DATA LISTING START
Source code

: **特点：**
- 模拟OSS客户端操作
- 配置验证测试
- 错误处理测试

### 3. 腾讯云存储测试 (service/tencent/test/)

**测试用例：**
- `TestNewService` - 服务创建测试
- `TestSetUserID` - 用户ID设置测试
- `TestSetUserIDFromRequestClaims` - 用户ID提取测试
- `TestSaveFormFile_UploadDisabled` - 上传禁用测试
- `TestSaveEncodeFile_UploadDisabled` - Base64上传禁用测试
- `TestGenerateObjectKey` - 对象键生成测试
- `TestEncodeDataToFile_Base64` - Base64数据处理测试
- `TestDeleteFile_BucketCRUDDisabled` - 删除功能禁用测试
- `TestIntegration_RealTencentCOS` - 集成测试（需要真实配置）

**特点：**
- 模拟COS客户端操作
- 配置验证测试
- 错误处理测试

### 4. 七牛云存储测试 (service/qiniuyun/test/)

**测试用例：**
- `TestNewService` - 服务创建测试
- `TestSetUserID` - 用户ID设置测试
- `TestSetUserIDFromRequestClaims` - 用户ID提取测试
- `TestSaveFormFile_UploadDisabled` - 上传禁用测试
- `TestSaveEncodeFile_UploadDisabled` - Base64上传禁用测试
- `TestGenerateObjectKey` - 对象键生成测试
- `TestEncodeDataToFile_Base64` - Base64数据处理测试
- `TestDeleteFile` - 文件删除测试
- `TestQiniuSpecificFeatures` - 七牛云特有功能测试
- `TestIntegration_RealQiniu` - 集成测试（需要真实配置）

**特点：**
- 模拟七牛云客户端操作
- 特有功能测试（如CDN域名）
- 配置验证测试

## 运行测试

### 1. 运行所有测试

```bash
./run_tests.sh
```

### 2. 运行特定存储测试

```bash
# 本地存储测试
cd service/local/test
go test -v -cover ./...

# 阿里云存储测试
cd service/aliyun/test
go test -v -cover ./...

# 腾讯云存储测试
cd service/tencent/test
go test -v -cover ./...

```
DATA LISTING END
Transcribe all of the material without omitting a line.

**WORKED SOLUTION:**
Source code

: **特点：**
- 模拟OSS客户端操作
- 配置验证测试
- 错误处理测试

### 3. 腾讯云存储测试 (service/tencent/test/)

**测试用例：**
- `TestNewService` - 服务创建测试
- `TestSetUserID` - 用户ID设置测试
- `TestSetUserIDFromRequestClaims` - 用户ID提取测试
- `TestSaveFormFile_UploadDisabled` - 上传禁用测试
- `TestSaveEncodeFile_UploadDisabled` - Base64上传禁用测试
- `TestGenerateObjectKey` - 对象键生成测试
- `TestEncodeDataToFile_Base64` - Base64数据处理测试
- `TestDeleteFile_BucketCRUDDisabled` - 删除功能禁用测试
- `TestIntegration_RealTencentCOS` - 集成测试（需要真实配置）

**特点：**
- 模拟COS客户端操作
- 配置验证测试
- 错误处理测试

### 4. 七牛云存储测试 (service/qiniuyun/test/)

**测试用例：**
- `TestNewService` - 服务创建测试
- `TestSetUserID` - 用户ID设置测试
- `TestSetUserIDFromRequestClaims` - 用户ID提取测试
- `TestSaveFormFile_UploadDisabled` - 上传禁用测试
- `TestSaveEncodeFile_UploadDisabled` - Base64上传禁用测试
- `TestGenerateObjectKey` - 对象键生成测试
- `TestEncodeDataToFile_Base64` - Base64数据处理测试
- `TestDeleteFile` - 文件删除测试
- `TestQiniuSpecificFeatures` - 七牛云特有功能测试
- `TestIntegration_RealQiniu` - 集成测试（需要真实配置）

**特点：**
- 模拟七牛云客户端操作
- 特有功能测试（如CDN域名）
- 配置验证测试

## 运行测试

### 1. 运行所有测试

```bash
./run_tests.sh
```

### 2. 运行特定存储测试

```bash
# 本地存储测试
cd service/local/test
go test -v -cover ./...

# 阿里云存储测试
cd service/aliyun/test
go test -v -cover ./...

# 腾讯云存储测试
cd service/tencent/test
go test -v -cover ./...

```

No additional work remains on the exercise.